*Supplied records*.
==*==

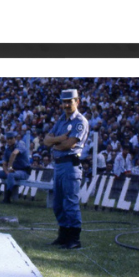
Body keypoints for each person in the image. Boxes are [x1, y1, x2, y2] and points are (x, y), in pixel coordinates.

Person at [44, 88, 90, 249]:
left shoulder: (80, 121)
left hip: (71, 165)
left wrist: (55, 142)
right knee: (57, 203)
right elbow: (46, 140)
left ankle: (74, 238)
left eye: (69, 101)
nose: (66, 105)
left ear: (77, 101)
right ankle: (63, 235)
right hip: (59, 164)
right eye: (64, 102)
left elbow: (68, 145)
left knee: (70, 202)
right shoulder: (61, 120)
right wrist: (58, 139)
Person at [0, 131, 32, 203]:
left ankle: (7, 198)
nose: (9, 140)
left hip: (24, 171)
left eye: (11, 138)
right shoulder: (7, 149)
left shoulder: (20, 145)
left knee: (11, 175)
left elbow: (14, 154)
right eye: (8, 139)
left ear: (15, 138)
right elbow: (4, 163)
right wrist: (6, 171)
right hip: (13, 171)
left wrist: (10, 168)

==*==

*Task to complete*.
Look for the word "wrist" in every line of the listing and copy the lines that have it.

*Reply to the task*.
left wrist: (55, 142)
right wrist: (58, 139)
right wrist: (6, 171)
left wrist: (10, 168)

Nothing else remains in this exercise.